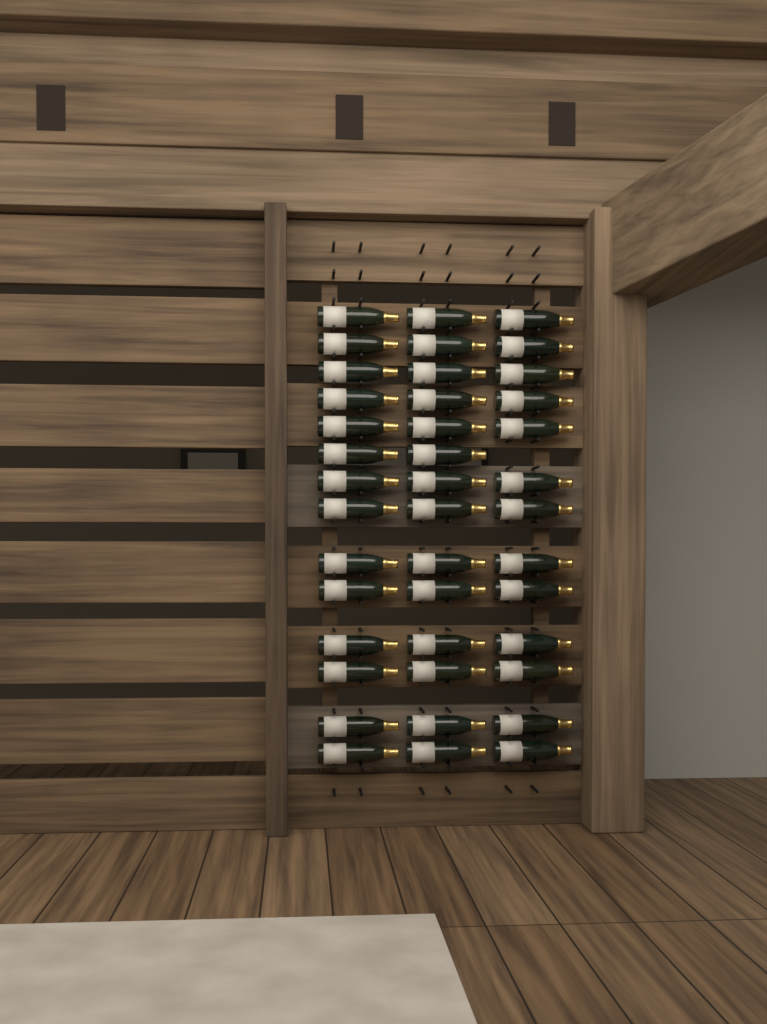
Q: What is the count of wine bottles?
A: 41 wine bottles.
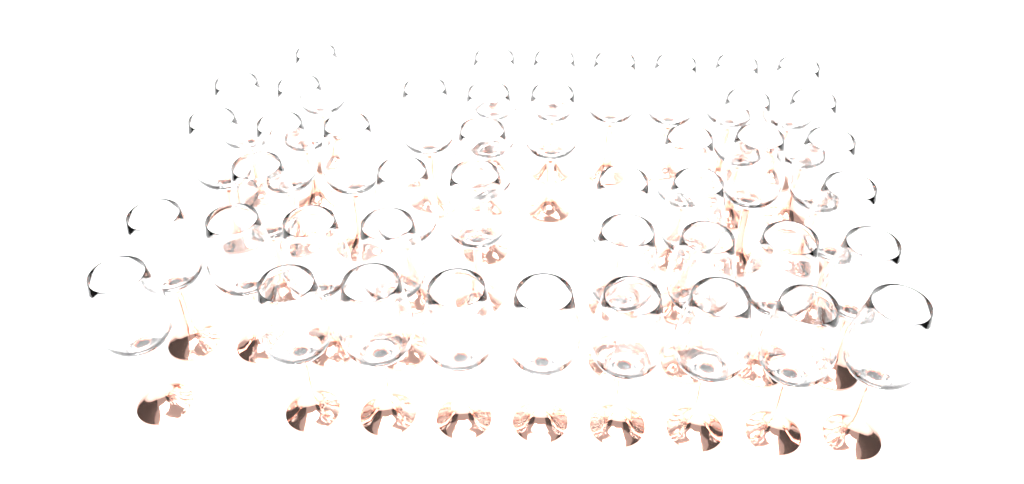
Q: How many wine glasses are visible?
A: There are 44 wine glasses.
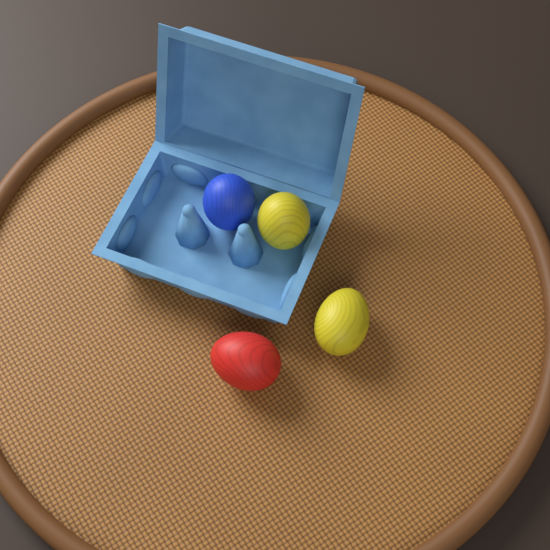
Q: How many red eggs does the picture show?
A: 1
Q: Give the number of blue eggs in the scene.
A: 1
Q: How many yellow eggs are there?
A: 2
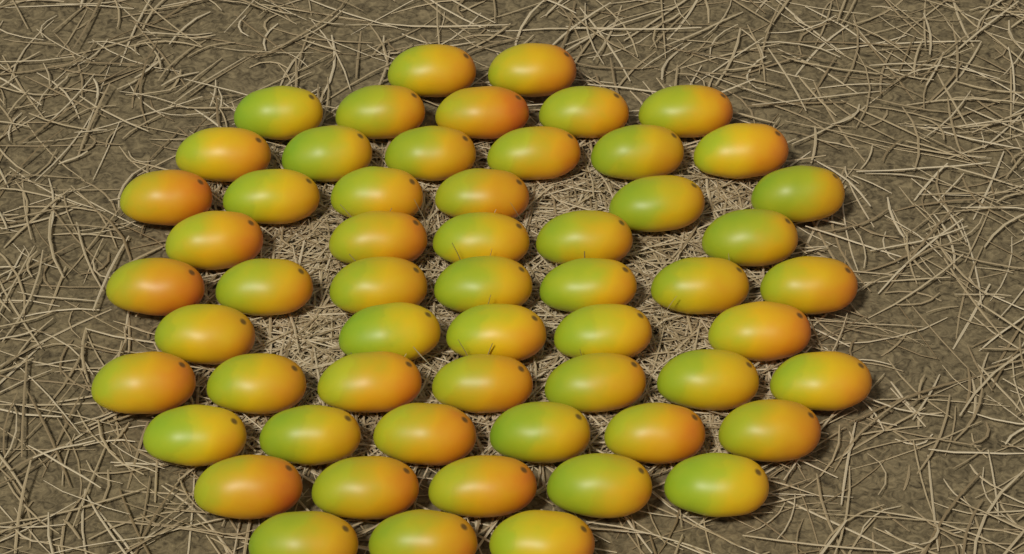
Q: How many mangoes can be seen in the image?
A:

----

Your task ->
Turn the records above into a numbered list with one line per item, skipping any blank lines. Leave out the pictures.

Reply ->
1. Q: What is the count of wine bottles?
2. A: 41 wine bottles.
3. Q: How many wine glasses are visible?
4. A: There are 44 wine glasses.
5. Q: How many red eggs does the picture show?
6. A: 1
7. Q: Give the number of blue eggs in the scene.
8. A: 1
9. Q: How many yellow eggs are there?
10. A: 2
11. Q: How many mangoes can be seen in the image?
12. A:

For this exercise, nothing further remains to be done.